# Text block

Is Your Cat a Sociopath? 6 Telltale Signs

Your precious fuzzball is a little Hannibal Lecter just waiting to happen. You know this. But you don’t care because kitties are cute.

And humans are dumb.

I mean, let’s compare the psychopath checklist to our favorite kitty-cats. How about we start with the features everybody knows?

1. Superficial Charm
Duh. That’s why we love our kitties to begin with, right? Like any good sociopath, they know how to melt us into soft pats of butter. They purr and curl that furry tail around our shins and roll over the carpet like a fuzzy potato bug. Humans see a fluffball, from a Tribble to a baby tiger, and we’re done for. So far the score is PsychoKitty: 1, Human: zip.

2. Manipulative or Seductive Behavior
And what would a psychopath–or a kitty–be without this superpower? Let’s think about this. Have you ever fed your kitty-cat at an unscheduled mealtime? Do you give your cat treats for more than good behavior? Does your cat seek you out before meals and “flirt” with you by being his cutest, cuddliest self? If you answered yes to any of these questions, you have been manipulated by your cat. Forget superior brain power. Your cat has superior game power. Good luck turning around this toxic relationship.

3. Grandiose Sense of Self-Worth
Do I really need to explain this? They’re cats. The ancient Egyptians regarded them as divine, and I’m willing to bet that still wasn’t good enough. Check the box.

4. A Powerful Need for Stimulation
In other words, is your cat easily bored? Be honest. There’s probably not a cat toy in the world that wouldn’t become just another piece of junk on my living room floor–only five minutes later. Let’s face it: No human psychopath can compete with the housecat’s insatiable need for novelty and stimulation–not to mention that 20-hour Siesta of Boredom when we owners fall short.

5. Callousness and Lack of Empathy
How many times have you heard that felines are the only species that plays with, rather than outright kills, their prey? Whether it’s true or not, it’s certainly a common kitty behavior. Cats seem to enjoy the suffering of others. They’ll maim a bird, so they can paw at it while it slowly bleeds to death. My own cat likes to sit on my foot and then sink her claws slowly into my skin, staring up at me while I howl in pain. She does this, I suspect, both because she wants extra food and because she finds my reaction interesting. In a human, we’d label such behavior psychopathic without question. Kitties shouldn’t get a pass for furry cuteness.

6. Parasitic Lifestyle
Again, do I really have to say anything? Dogs at least are capable of shouldering the load in all sorts of ways, from getting their owners out doing physical activity to working as support animals. Why are people like Trump so concerned that immigrants who open businesses and work for low wages are draining our economy–when right here at home, we have millions of cats who do nothing but sleep and eat? Welfare really is a work incentive program compared to the way we feed and house pets in this country! They’re costing Americans millions, if not billions, of dollars!

# Exercise aim
Reproduce word for word the portion of the cat article that runs from "4. A Powerful" up to and including "owners fall short.".

# Records shown
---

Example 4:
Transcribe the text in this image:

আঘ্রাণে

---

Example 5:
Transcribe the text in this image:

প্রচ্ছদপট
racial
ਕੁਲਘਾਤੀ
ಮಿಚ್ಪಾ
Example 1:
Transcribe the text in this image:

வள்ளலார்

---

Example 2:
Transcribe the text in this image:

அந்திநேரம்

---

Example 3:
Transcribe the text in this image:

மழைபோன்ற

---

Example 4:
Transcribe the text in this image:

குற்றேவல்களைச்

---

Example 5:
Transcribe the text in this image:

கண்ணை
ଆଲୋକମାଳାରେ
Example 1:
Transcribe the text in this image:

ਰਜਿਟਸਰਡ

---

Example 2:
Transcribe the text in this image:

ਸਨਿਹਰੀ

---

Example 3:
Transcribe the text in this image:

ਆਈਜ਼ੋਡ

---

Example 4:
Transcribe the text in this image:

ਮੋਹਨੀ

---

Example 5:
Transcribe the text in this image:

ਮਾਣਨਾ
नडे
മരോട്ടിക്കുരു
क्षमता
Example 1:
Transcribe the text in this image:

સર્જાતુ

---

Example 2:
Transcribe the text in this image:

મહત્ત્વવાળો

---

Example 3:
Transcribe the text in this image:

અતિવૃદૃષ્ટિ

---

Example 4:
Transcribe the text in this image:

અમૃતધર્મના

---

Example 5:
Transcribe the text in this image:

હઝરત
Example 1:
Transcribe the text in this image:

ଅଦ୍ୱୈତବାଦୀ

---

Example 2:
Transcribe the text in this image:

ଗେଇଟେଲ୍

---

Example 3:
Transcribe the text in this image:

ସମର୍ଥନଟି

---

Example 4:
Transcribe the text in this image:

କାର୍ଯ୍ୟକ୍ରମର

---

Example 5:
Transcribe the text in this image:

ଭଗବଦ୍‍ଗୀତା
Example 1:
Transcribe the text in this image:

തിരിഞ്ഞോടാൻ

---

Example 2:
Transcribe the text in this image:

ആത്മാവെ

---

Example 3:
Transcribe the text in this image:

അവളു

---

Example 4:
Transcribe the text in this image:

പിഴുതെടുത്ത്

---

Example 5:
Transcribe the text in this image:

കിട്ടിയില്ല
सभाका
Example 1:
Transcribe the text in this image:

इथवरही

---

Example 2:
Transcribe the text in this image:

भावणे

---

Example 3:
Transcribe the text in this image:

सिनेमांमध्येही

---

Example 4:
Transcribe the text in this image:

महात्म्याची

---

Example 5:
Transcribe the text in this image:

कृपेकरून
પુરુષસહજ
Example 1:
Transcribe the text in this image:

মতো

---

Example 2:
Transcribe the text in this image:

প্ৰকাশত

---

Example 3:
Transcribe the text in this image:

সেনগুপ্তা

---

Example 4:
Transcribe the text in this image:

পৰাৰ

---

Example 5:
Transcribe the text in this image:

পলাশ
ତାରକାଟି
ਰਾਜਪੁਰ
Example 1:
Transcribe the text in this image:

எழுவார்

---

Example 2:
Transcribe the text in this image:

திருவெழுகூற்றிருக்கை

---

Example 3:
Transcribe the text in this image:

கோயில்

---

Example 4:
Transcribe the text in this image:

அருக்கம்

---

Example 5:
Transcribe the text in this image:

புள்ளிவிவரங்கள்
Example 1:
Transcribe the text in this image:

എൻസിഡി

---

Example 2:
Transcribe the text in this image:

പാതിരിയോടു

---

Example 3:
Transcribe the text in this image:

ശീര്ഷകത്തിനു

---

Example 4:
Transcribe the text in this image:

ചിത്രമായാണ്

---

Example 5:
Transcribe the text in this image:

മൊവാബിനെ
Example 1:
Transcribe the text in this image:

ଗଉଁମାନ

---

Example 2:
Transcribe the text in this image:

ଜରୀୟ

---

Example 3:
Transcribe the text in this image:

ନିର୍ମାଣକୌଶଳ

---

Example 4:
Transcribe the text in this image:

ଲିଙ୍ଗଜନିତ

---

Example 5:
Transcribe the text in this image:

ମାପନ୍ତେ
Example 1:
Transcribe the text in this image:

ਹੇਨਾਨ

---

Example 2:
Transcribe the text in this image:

# Answer to this task
4. A Powerful Need for Stimulation
In other words, is your cat easily bored? Be honest. There’s probably not a cat toy in the world that wouldn’t become just another piece of junk on my living room floor–only five minutes later. Let’s face it: No human psychopath can compete with the housecat’s insatiable need for novelty and stimulation–not to mention that 20-hour Siesta of Boredom when we owners fall short.